4 barriers hindering your digital transformation

According to our research, marketers have identified three of the most important components of a successful digital transformation:

  • having a data-driven strategy
  • correctly selected technologies for the company’s infrastructure
  • defining your strategy for cultural transformation.

All companies are different, each has its ambitions and business development plans. But there are several common barriers that companies face at different stages of their transition to the digital plane.

External uncertainty should not lead to inaction

Every second marketer perceives the growth of competition as a barrier to improving customer relations. One in three thinks the barrier is data protection regulation.
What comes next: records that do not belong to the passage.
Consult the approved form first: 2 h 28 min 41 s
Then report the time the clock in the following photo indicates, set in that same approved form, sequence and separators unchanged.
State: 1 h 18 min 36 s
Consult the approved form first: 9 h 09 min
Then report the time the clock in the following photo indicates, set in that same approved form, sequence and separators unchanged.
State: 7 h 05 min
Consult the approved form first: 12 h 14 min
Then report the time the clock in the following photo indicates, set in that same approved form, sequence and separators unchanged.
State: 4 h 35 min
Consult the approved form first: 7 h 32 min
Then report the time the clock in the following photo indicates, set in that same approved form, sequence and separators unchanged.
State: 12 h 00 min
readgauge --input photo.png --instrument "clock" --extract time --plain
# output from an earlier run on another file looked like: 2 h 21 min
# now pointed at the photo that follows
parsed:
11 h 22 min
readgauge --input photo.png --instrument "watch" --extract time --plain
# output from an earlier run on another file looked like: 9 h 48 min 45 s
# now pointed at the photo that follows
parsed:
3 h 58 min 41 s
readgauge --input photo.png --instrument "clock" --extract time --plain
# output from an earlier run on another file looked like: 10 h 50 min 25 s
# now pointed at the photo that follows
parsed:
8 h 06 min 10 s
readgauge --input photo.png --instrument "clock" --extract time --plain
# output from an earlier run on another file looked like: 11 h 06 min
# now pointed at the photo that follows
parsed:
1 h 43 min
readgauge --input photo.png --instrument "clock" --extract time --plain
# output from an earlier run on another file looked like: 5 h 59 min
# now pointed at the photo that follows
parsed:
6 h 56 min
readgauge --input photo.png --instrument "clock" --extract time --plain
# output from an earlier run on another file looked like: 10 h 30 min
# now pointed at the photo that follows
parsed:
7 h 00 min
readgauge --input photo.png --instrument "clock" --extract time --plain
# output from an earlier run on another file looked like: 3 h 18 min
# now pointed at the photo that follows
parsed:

And every fourth is afraid of the so-called fragmentation of media – when the user has a huge number of channels of information consumption.

And when you add in the uncertainties of the geopolitical future and heightened consumer control, companies can become indecisive and inactive. Transformation processes can only be completed if management is focused on the cause of the transformation and has a clear plan for change for all stakeholders.

Disunity leads to chaos

Digital transformation usually requires revising processes and reorganizing positions to introduce new features into existing marketing. Often digital is introduced as an independent unit in the existing infrastructure, and there is no understanding of how to change the existing processes and culture.

Organizations also need to be careful about outsourcing digital expertise to positions leading business transformation. Why does it happen? The point is that transformation requires a deep dive into the business and strong management skills for effective business-wide solutions.

One in five marketers recognizes internal collaboration as one of the most challenging tasks, so communicating effectively across departments has never been more important.

No real-time assessment no progress

80% of marketers want to take on more responsibility for product and service innovation in the coming years. But it’s important to remember that the absence of a reliable system for measuring results is almost always a guarantee of failure, especially for pilot projects and innovations. Businesses need proven success to scale new practices. Otherwise, there is a risk of ending up in an endless stream of experiments that lead nowhere.

In addition to the assessment tools, this is where developed processes and culture facilitate the adoption of new ways of running the business and transforming them into new working practices, to ultimately influence markets on a large scale.

Manufacturability is not the key to success

Technology can certainly drive digital transformation, but it should never be the strategy itself. Before investing in technology, companies need to have a clear understanding of their business goals, the role of digital technology in the chosen go-to-market model, and the various implications for the organization.

This is especially important for leaders who decide to develop and use their technologies, for example, to activate marketing. They should take into account many other aspects, for example, hiring the necessary specialists, negotiating profitable partnerships with platforms, qualifying the technical team.

It is usually important to conduct a detailed analysis covering the customer experience, potential return on investment, impact on the organization as a whole, and change management.